The FLIP setup itself is fairly standard with two sources on both sides obscured by the buildings, but the more interesting aspect is the RBD interaction. It took quite a while to figure out since there's not a lot of documentation on this subject.

So the gist of it is the static colliders are sourced using the static object DOP node and for volume collisions use a proxy volume SDF while for the bullet collisions, use concave geo representation. Also turned up feedback scale to 1 in the FLIP Solver.

vorticity attribute from FLIP Simulation

curvature attribute from FLIP SDF

Sourcing Whitewater

Through the Whitewater Source node, there are four ways of sourcing whitewater; acceleration, vorticity, curvature and additional inputs. The acceleration method may be the easiest to grasp because it's usually apparent when the particles are moving faster or accelerating. The less obvious methods are vorticity and curvature. By visualizing the attributes and understanding how the node processes these values, we can get a better sense of what values we need to input for the whitewater source node. In this case, the acceleration method was not used because it didn't look very appealing. Particles moving fast leave behind unwanted trails and makes it seem less realistic.

Additional inputs were added as well to the leading edges of the fluid. It seemed a bit too thin by just using the curvature values calculated by the node, so by rebuilding how the curvature was calculated, I was able to exaggerate the curvature values where I wanted it to be and use that as additional inputs.

Whitewater Sim

After getting the right amount of whitewater source.

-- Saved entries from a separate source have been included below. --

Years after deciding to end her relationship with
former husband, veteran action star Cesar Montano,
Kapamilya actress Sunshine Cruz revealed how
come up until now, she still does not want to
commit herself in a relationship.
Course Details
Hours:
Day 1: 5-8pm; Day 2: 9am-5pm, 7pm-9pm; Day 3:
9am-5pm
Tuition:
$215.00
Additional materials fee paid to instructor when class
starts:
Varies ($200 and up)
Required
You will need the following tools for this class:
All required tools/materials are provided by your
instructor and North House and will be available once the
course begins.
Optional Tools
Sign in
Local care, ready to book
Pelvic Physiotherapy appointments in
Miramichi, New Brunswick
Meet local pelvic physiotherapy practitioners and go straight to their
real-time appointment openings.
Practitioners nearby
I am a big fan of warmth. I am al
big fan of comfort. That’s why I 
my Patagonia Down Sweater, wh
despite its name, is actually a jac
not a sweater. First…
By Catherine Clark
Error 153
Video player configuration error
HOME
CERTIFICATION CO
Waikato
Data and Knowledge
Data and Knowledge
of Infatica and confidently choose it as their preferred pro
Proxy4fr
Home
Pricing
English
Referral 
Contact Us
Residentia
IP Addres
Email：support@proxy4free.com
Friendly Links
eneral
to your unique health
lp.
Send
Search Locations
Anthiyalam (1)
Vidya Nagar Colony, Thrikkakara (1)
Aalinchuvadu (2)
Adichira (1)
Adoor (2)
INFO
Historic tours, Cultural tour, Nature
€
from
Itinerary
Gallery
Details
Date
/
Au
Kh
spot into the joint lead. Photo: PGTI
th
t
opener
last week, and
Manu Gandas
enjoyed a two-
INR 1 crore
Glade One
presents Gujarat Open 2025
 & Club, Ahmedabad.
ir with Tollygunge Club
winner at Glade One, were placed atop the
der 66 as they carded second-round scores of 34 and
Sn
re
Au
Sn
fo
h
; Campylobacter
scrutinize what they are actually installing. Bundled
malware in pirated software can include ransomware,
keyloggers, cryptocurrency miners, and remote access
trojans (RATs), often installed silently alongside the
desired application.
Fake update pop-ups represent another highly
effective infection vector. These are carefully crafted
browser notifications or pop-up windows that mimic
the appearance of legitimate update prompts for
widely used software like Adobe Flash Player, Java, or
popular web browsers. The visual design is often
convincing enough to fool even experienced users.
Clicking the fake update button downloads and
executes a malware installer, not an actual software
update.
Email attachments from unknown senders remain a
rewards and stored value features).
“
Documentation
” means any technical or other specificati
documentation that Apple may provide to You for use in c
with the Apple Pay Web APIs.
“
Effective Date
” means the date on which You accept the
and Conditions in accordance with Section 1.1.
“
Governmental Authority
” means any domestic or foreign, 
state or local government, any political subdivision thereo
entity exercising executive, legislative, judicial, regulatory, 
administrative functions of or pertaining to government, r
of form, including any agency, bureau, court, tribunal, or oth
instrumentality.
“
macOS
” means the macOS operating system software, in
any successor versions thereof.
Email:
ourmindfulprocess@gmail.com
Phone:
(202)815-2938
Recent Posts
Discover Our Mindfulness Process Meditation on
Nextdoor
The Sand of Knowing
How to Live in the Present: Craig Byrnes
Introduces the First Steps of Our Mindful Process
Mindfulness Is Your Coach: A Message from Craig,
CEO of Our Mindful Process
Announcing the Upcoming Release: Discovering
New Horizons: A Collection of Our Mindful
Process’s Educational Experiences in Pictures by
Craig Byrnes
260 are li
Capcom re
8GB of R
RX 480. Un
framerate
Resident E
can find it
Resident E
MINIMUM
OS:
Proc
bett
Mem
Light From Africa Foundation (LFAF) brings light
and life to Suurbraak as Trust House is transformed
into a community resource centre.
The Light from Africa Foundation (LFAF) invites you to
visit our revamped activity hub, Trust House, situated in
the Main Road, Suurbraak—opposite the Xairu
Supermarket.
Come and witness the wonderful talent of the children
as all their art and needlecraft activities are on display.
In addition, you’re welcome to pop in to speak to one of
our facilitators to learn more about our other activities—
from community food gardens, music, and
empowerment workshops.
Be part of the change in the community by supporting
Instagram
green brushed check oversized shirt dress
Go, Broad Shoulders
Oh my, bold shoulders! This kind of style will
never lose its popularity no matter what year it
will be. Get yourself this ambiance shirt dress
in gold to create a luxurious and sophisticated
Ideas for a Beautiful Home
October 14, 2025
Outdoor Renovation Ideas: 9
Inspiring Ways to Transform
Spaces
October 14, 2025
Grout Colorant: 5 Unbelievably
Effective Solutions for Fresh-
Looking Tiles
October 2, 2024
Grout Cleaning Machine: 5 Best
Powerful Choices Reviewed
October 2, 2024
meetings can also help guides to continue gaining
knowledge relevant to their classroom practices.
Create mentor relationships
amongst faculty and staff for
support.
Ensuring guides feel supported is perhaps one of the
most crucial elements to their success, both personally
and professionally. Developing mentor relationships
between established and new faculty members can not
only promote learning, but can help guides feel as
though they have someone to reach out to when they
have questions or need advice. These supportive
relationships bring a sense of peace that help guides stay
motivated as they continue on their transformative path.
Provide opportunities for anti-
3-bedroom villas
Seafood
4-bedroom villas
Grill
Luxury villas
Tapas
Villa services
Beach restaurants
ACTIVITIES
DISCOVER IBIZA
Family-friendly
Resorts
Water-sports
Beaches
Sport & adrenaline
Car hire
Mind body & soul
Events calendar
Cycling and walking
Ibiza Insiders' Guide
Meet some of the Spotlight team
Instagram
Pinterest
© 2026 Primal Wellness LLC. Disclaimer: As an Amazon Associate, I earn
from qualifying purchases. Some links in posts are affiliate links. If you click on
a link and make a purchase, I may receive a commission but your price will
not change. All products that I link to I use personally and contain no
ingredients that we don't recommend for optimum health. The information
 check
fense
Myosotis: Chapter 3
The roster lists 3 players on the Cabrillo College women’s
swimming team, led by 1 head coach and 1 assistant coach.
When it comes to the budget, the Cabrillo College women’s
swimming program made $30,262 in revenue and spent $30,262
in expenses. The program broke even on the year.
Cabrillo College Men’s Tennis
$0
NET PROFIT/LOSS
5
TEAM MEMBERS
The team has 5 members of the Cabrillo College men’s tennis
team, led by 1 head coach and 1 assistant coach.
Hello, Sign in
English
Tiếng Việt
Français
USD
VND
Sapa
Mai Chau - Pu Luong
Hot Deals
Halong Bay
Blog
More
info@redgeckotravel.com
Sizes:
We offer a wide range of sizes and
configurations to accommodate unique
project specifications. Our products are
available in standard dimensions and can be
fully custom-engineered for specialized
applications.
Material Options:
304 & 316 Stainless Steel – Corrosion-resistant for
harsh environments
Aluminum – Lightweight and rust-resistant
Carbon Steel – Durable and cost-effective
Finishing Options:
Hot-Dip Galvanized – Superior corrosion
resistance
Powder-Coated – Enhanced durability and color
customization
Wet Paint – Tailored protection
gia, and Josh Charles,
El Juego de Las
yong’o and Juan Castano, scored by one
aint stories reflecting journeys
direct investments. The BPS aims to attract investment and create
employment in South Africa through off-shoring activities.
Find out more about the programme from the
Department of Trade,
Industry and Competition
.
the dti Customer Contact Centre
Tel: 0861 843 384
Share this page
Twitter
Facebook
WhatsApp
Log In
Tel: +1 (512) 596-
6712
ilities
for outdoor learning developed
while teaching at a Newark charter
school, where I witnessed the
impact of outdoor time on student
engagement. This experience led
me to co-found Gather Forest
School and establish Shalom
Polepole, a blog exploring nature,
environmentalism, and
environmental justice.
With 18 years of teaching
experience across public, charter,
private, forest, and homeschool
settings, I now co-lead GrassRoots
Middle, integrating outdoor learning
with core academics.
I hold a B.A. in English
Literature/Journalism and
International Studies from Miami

The whitewater sim is fairly straightforward as well. However to give a more interesting look, the erosion, repellants and clumping values were slightly tweaked add variety.

Wetmap Textures

The wetmaps are generated by transferring a wetness attribute from the FLIP sim and the Whitewater to the colliding objects. The wetness would be subtracted over time.

However, to get that to work, points were scattered across the whole collider geometry and those points would have the UV attributes on them as well so that this wetness attribute can be remapped into the correct UV space. This is then rendered out as a black and white animated texture. It'll then be assigned as a mask to control the reflection, roughness and diffuse parameters of the collider's materials.


This is the reference video for the flood project.


The whole clip can be found here:

last bit of thing to say...

This project started as a simpler school project FLIP sim with static colliders. Then during a portfolio review, I was told that even though it's a cool shot, there are some things that are broken, one of which was the scale. So I went back and reworked the project.

This back and forth happened a few times over 3 years where either there was a critique to improve the shot or I was trying to experiment with something. Bit by bit I was adding in elements, whitewater, RBD interaction, wetmaps, textures, looking at reference and even learning to render with redshift!

It definitely was a long process, but in the end, I am still really proud of the result and the journey it took to get it here. There was a lot I learnt and I'd like to thank Jonathan Gilbert, Ilan Gabai, and Samuel Simanjuntak who all helped me realize what I had to improve in different stages of the project.